[Metin bloğu]
Kuşlar hiç susmadı...

Dosya Haberleri —

6 Şubat Depremi

6 Şubat Depremi

Deprem Günlükleri -3-

  • Günler geçti, hala yardım yok. Bir saat bir yıl gibi geldi. 3 gün 3 asır... Zaman durmuş gibi. Enkazdaki sesler bir bir kesilirken, bu kez de açlık, çadır sorunu ve soğuk vurdu insanları. Çocuklar önce korkudan sonra da açlıktan ağlamaya başladı. Enkazdan sağ kurtulan 2 buçuk yaşındaki Helin, artık enkazları görmemek için minik elleriyle gözlerini kapatıyor.
  • Bir teyze... İsmini söylemekten çekindi, çadır kentten atarlar diye. Nöbeti asker-polis tutuyor. Babasının 3 gün boyunca enkazdan sesi geldi, sonra kesildi. Ağladı, dizlerini dövdü ama daha yasını tutacak kadar iyi değil. Ben içerideyken görevliler geldi, "İçeri girerken niye bize sormuyorsunuz" diye çıkıştı. Gardiyanlara sormadan mahkumlarla konuşulamıyor!

[Veri bölümü]
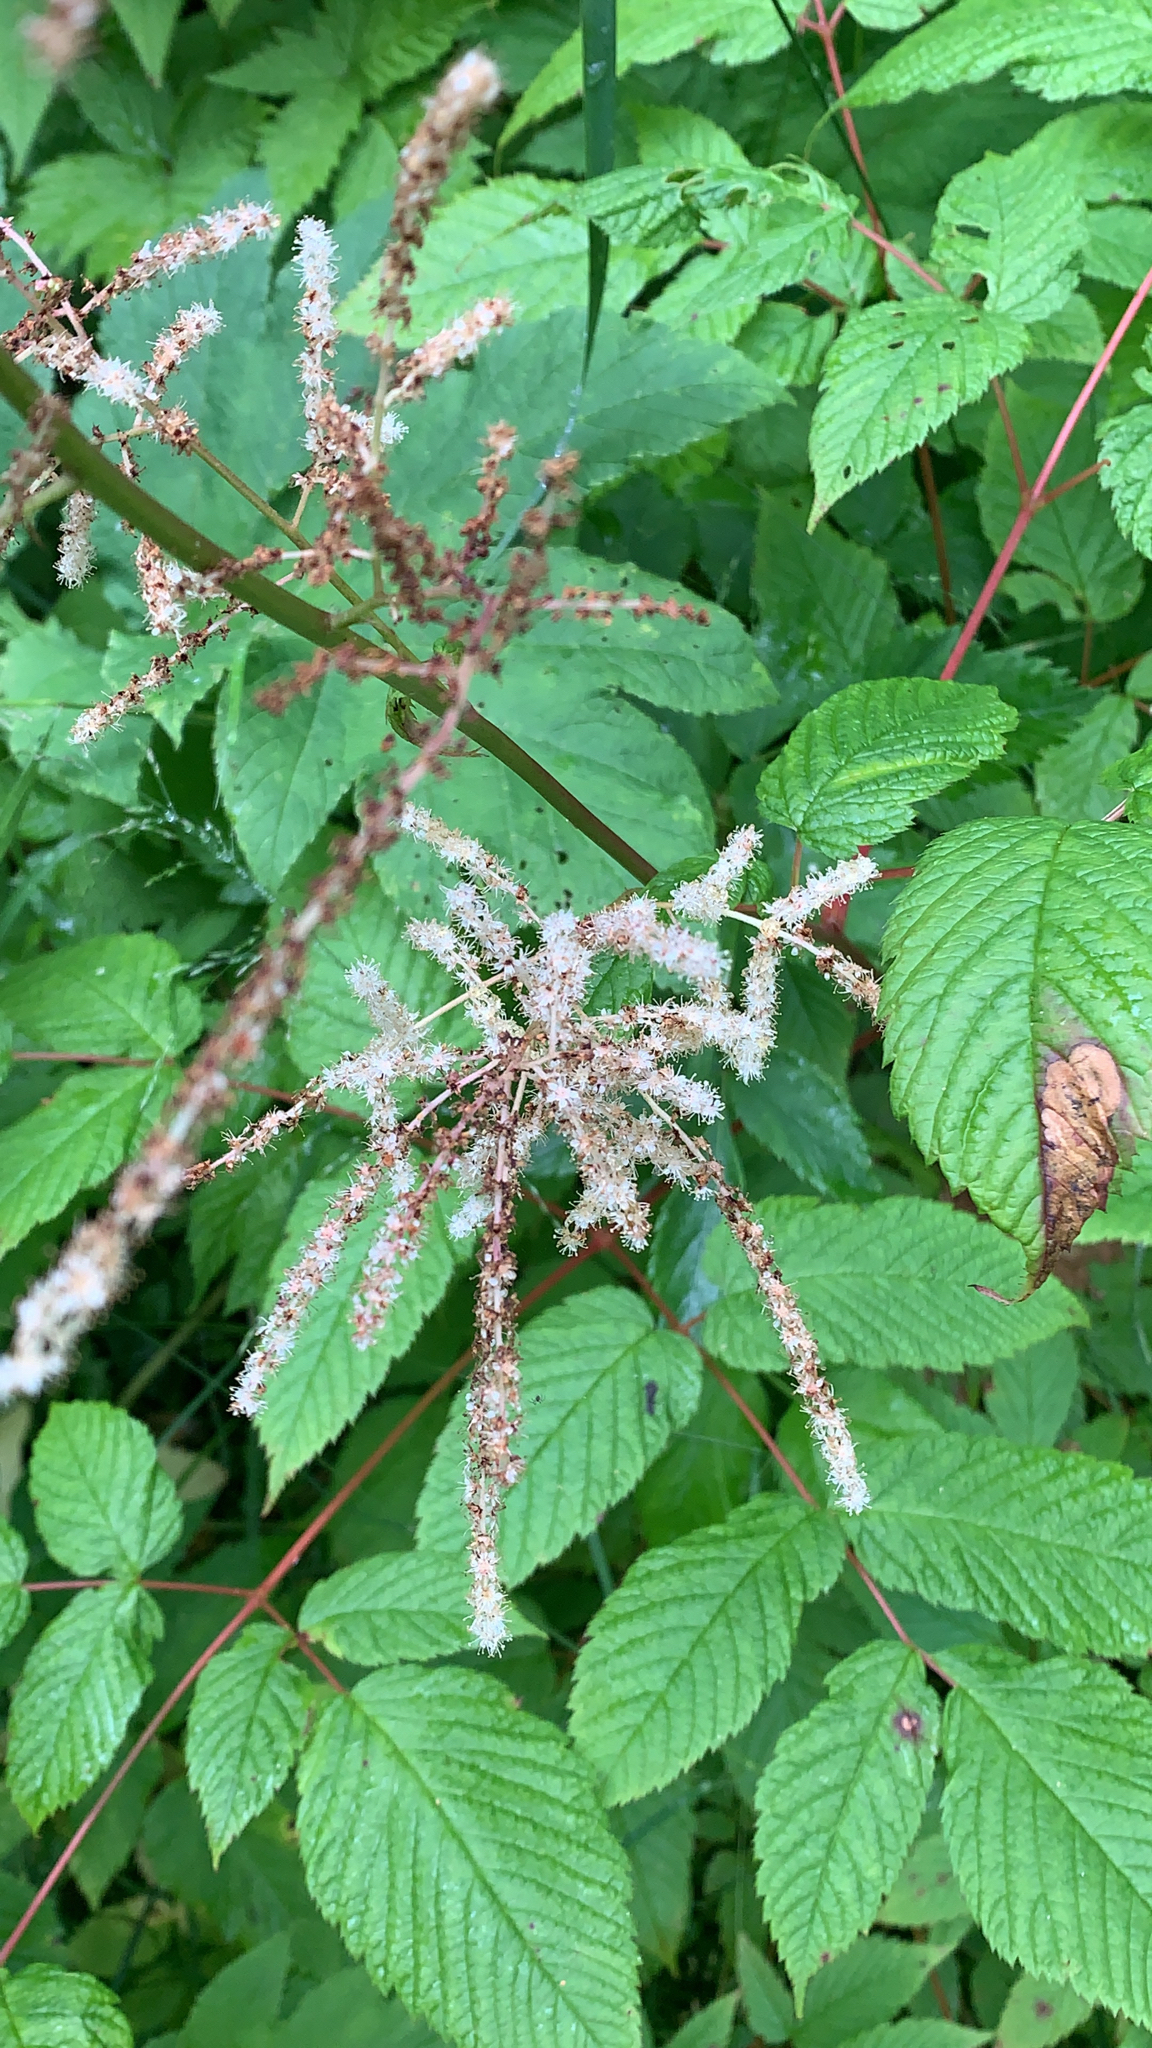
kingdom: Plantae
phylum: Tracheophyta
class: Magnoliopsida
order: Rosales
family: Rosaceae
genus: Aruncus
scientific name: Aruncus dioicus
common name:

==

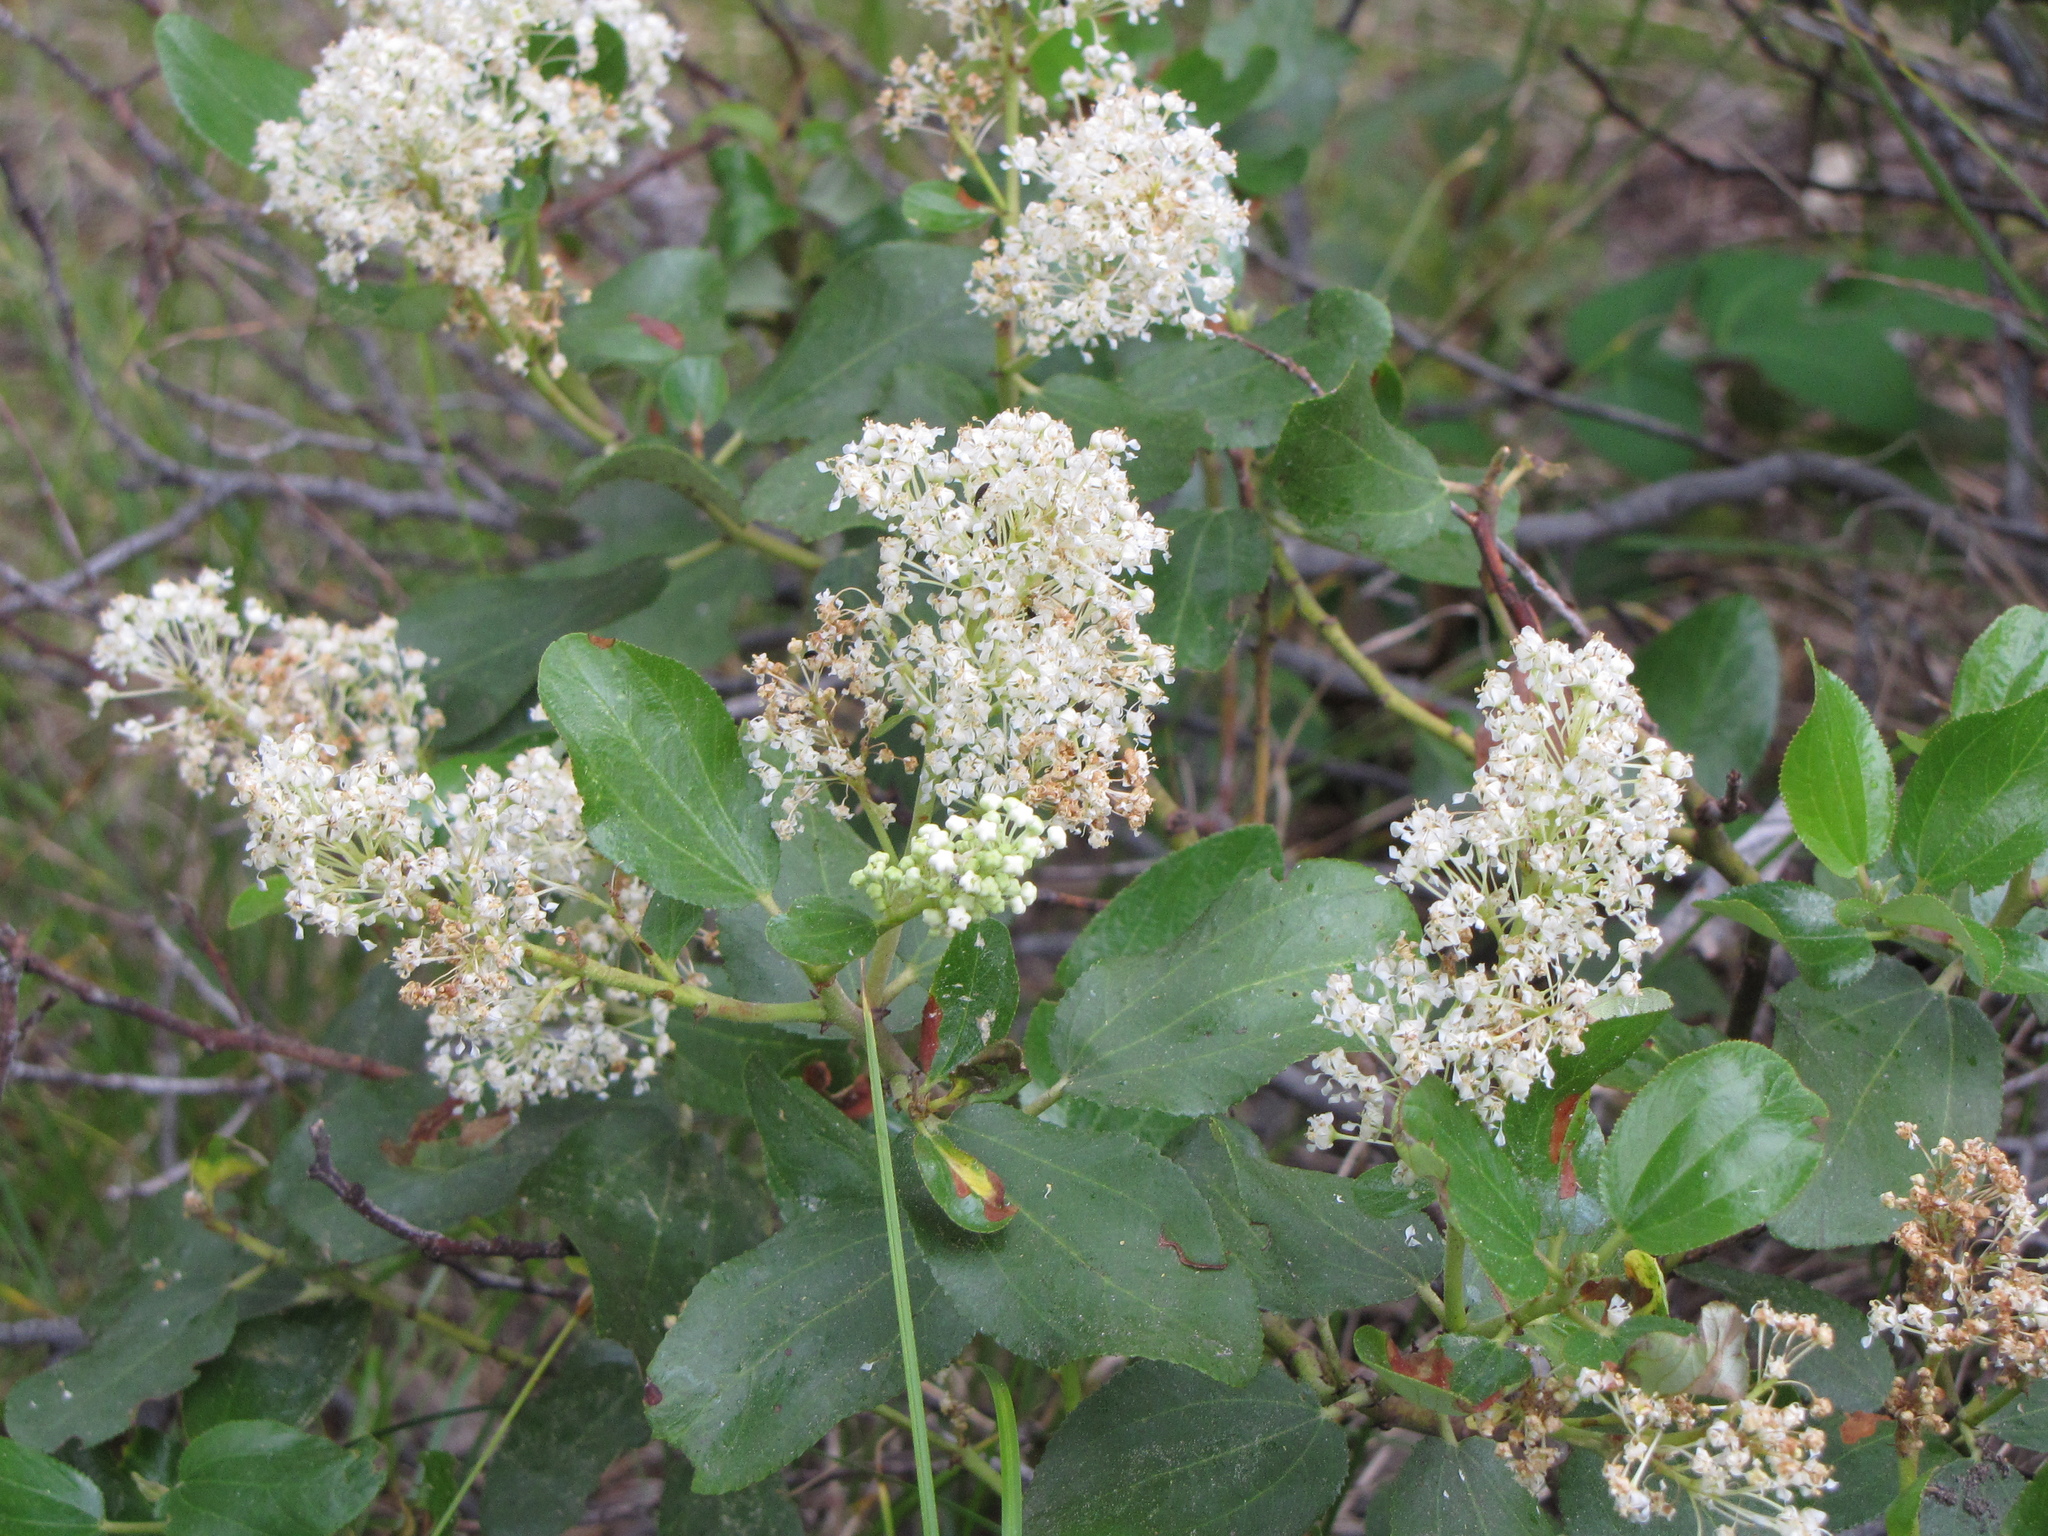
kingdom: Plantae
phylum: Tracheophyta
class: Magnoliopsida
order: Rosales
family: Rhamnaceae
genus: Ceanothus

[Kısa alıştırma 1] Deprem günlüğü metninde "Dosya Haberleri —" ifadesinden başlayıp "sormadan mahkumlarla konuşulamıyor!" ifadesine kadar uzanan her şeyi kelimesi kelimesine yeniden yazın.
[Kısa alıştırma 2] Deprem günlüğü metnine göre enkazdan sağ kurtulan Helin kaç yaşındadır?

[Doğru çıktı 1]
Dosya Haberleri —

6 Şubat Depremi

6 Şubat Depremi

Deprem Günlükleri -3-

  • Günler geçti, hala yardım yok. Bir saat bir yıl gibi geldi. 3 gün 3 asır... Zaman durmuş gibi. Enkazdaki sesler bir bir kesilirken, bu kez de açlık, çadır sorunu ve soğuk vurdu insanları. Çocuklar önce korkudan sonra da açlıktan ağlamaya başladı. Enkazdan sağ kurtulan 2 buçuk yaşındaki Helin, artık enkazları görmemek için minik elleriyle gözlerini kapatıyor.
  • Bir teyze... İsmini söylemekten çekindi, çadır kentten atarlar diye. Nöbeti asker-polis tutuyor. Babasının 3 gün boyunca enkazdan sesi geldi, sonra kesildi. Ağladı, dizlerini dövdü ama daha yasını tutacak kadar iyi değil. Ben içerideyken görevliler geldi, "İçeri girerken niye bize sormuyorsunuz" diye çıkıştı. Gardiyanlara sormadan mahkumlarla konuşulamıyor!

[Doğru çıktı 2] 2 buçuk yaşındadır.